Limitations & Future Work¶
- Reward structure assumption: The current method relies on binary correctness rewards to define the three states. For dense reward (e.g., process reward) or continuous reward settings, the state partition scheme would need to be redesigned. The authors mention extending via partitioning cumulative return intervals, but this has not been validated.
- Independence assumption across prompts: Each prompt maintains an independent HMM, without exploiting structural similarities across prompts (e.g., prompts covering the same knowledge point or difficulty level may have similar transition dynamics). Shared transition models or prompt embedding-conditioned priors could potentially improve prediction accuracy.
- Top-\(B\) greedy selection: The pure exploitation strategy may be suboptimal in extreme scenarios. The authors mention entropy-based prioritization as a future direction—prioritizing prompts with the most uncertain state predictions may be superior in certain settings.
- Scalability not fully analyzed: Although inference overhead is \(O(|\mathcal{D}| \times 9)\), iterating over the entire prompt set to compute and rank priors at every step may become a bottleneck when the dataset is very large (millions of prompts). Priority-queue-based incremental updates could be considered.
- Only validated with GRPO: While the DPS framework is theoretically orthogonal to the RL algorithm, experiments are conducted solely with GRPO. Applicability to other RL algorithms such as PPO and REINFORCE++ remains to be confirmed.
Related Work & Insights¶
- vs. Dynamic Sampling (DS): DS is a rollout-intensive oracle approach—it requires full rollouts on a 3–4× candidate set to filter effective prompts. DPS replaces rollouts with prediction, reducing rollout overhead by 75% while maintaining DS-level accuracy. The core distinction is that DS follows a "generate then filter" paradigm, whereas DPS follows "predict then sample."
- vs. History Resampling (HR): HR marks fully solved prompts at the epoch level and excludes them in subsequent epochs. Its limitations are twofold: (1) the epoch-level absorbing state assumption is overly rigid—after model updates, some "solved" prompts may revert to unsolved; (2) it only excludes solved prompts rather than actively identifying partially solved ones, limiting its effectiveness in the early-to-mid stages of training.
- vs.

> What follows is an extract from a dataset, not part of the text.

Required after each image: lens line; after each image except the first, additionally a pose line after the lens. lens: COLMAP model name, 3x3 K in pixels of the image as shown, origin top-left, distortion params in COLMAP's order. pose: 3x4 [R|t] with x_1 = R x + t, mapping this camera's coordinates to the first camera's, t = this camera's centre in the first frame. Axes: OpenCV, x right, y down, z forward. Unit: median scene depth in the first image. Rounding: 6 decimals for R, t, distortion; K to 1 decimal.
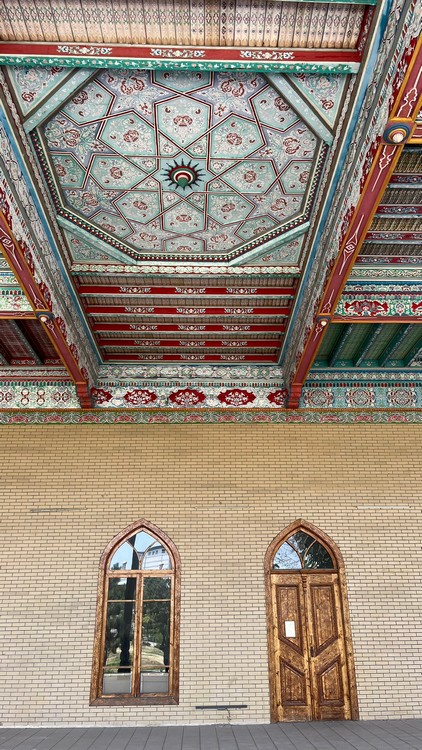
lens RADIAL K [[563.9, 0, 226.3], [0, 563.9, 371.2], [0, 0, 1]] dist [-0.000855, -0.006135]
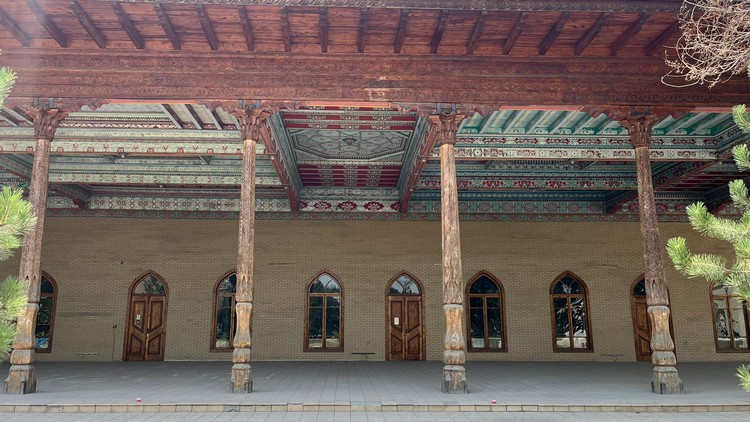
lens RADIAL K [[563.9, 0, 374.0], [0, 563.9, 210.8], [0, 0, 1]] dist [-0.000855, -0.006135]
pose [[0.999862, 0.016602, -0.000660, 0.021601], [-0.016114, 0.978577, 0.205252, -0.341640], [0.004053, -0.205213, 0.978709, -0.887495]]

Offline data filtering: Static filtering methods based on difficulty estimation or domain balancing cannot adapt to the model's continuously shifting capability frontier, whereas DPS continuously tracks solve dynamics through online inference.
- Connection to curriculum learning: DPS can be viewed as an implicit, data-driven form of curriculum learning—unlike traditional curriculum learning, which requires predefined difficulty metrics, DPS directly learns difficulty dynamics from rollout feedback.
Rating¶
- Novelty: ⭐⭐⭐⭐⭐ — Elegantly reformulates prompt sampling as an online HMM state prediction problem; perspective is original and theoretically grounded.

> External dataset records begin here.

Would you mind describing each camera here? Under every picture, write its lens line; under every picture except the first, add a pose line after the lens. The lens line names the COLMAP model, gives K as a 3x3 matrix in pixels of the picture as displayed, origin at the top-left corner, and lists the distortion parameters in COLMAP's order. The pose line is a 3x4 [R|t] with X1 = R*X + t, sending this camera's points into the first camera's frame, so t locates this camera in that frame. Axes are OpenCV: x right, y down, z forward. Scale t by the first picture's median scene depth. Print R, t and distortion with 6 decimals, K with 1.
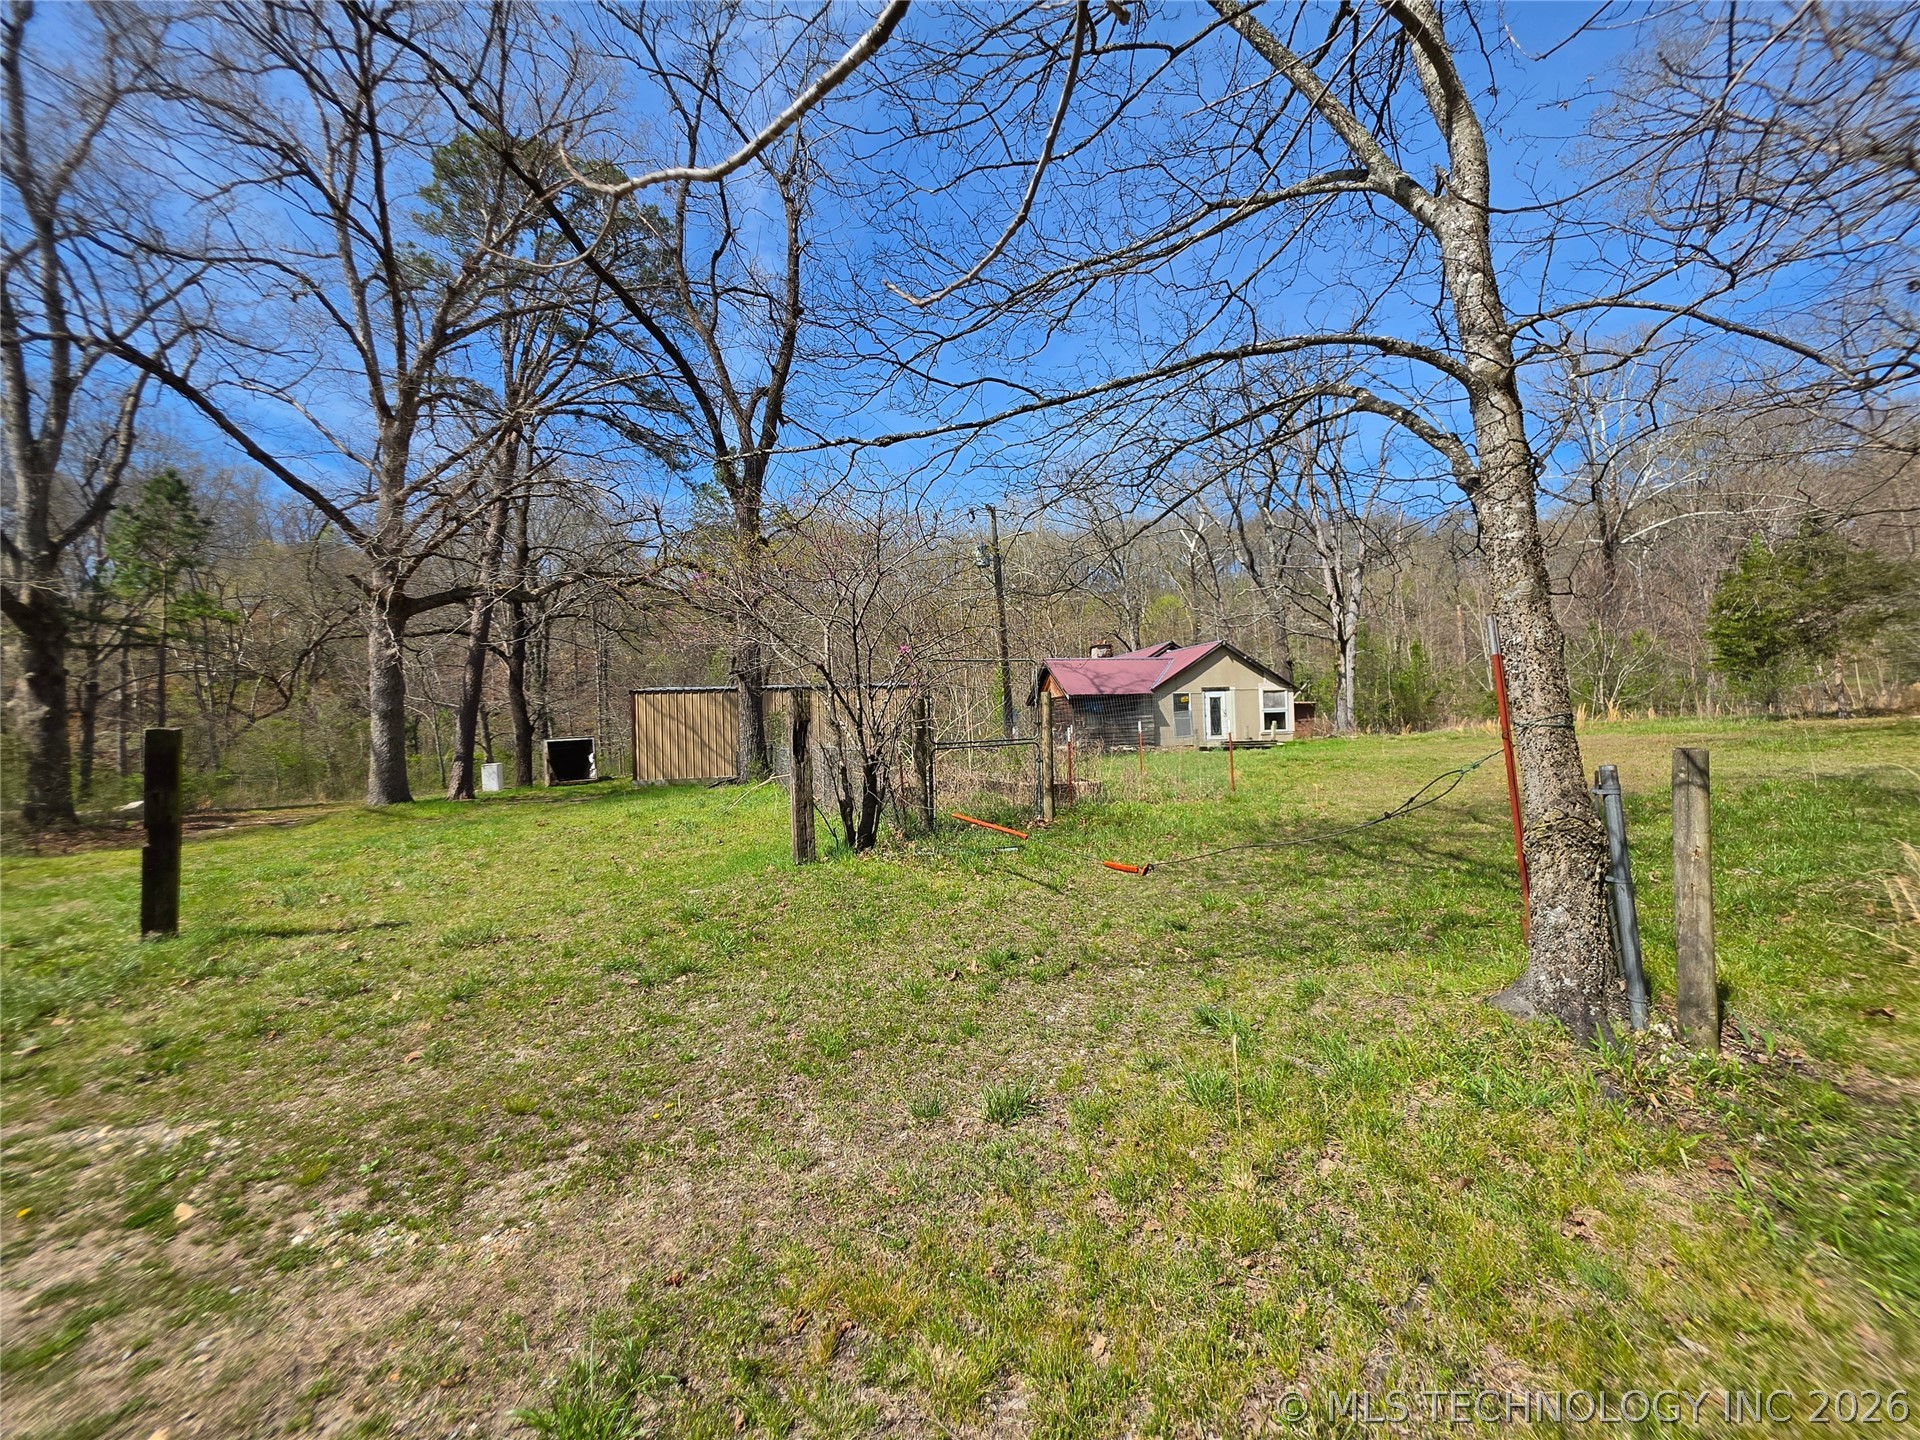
lens RADIAL K [[769.1, 0, 945.4], [0, 769.1, 720.1], [0, 0, 1]] dist [-0.002473, 0.001804]
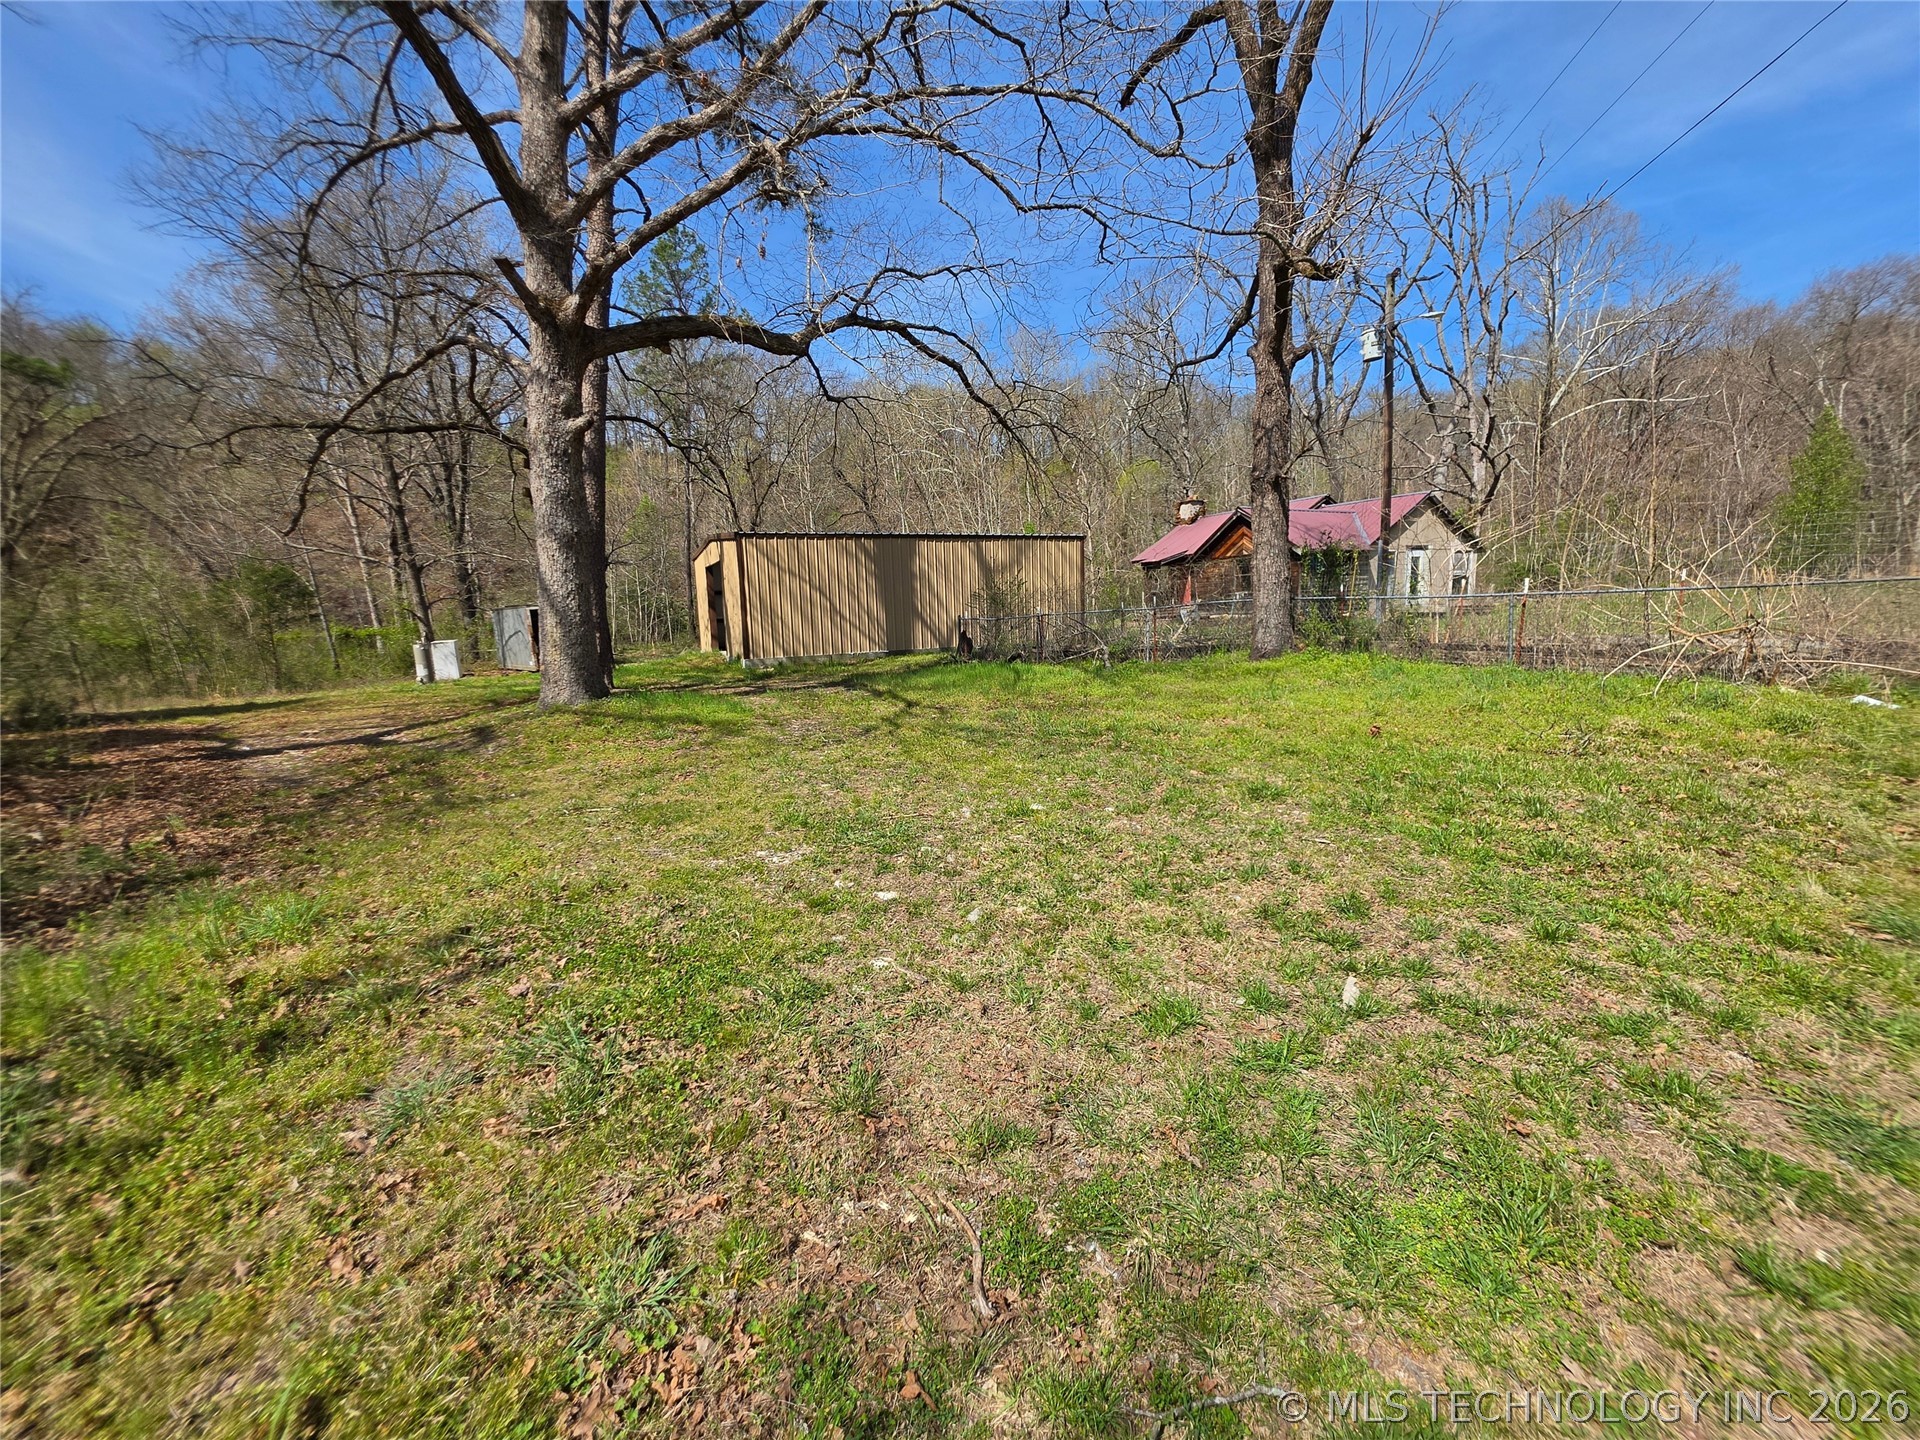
lens RADIAL K [[769.1, 0, 944.9], [0, 769.1, 721.2], [0, 0, 1]] dist [-0.002473, 0.001804]
pose [[0.974552, -0.029513, 0.222211, -5.748543], [-0.005628, 0.987761, 0.155872, 0.324303], [-0.224091, -0.153156, 0.962458, 3.703408]]
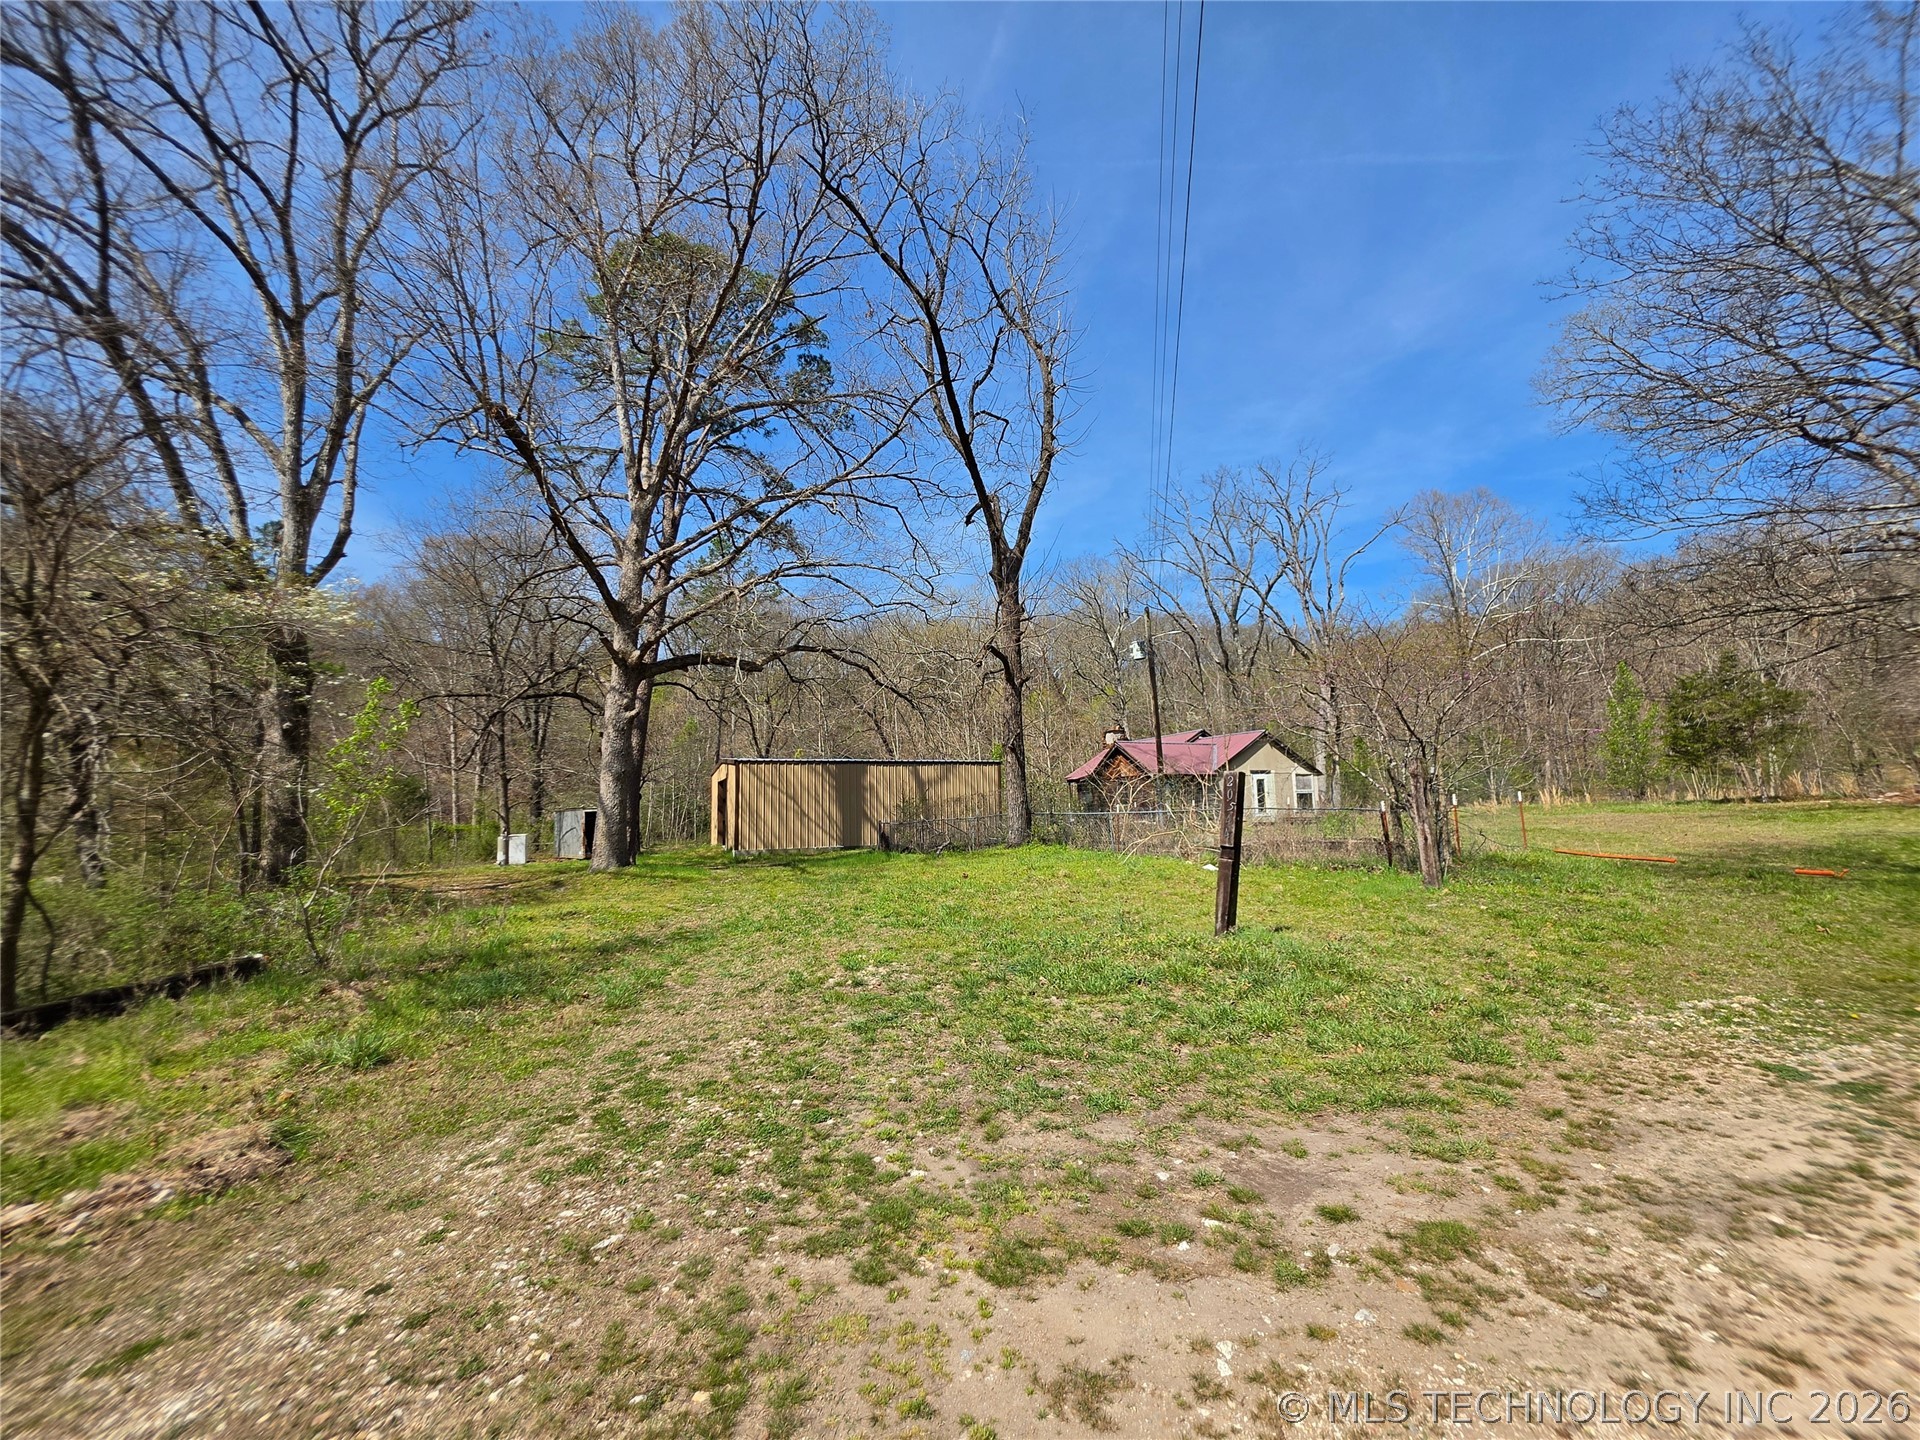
lens RADIAL K [[769.1, 0, 952.8], [0, 769.1, 718.1], [0, 0, 1]] dist [-0.002473, 0.001804]
pose [[0.982450, 0.035891, 0.183042, -4.746539], [-0.015837, 0.993821, -0.109862, 0.201109], [-0.185854, 0.105035, 0.976947, -0.632716]]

- Experimental Thoroughness: ⭐⭐⭐⭐⭐ — Covers three task types (math / planning / vision) and multiple model scales (1.5B–7B) with comprehensive ablations.
- Writing Quality: ⭐⭐⭐⭐⭐ — Modeling is clear, derivations are thorough, and experimental presentation is rigorous.
- Value: ⭐⭐⭐⭐⭐ — Achieves state-of-the-art sampling strategy performance with <30% of the rollouts, with direct practical value for large-scale RL finetuning.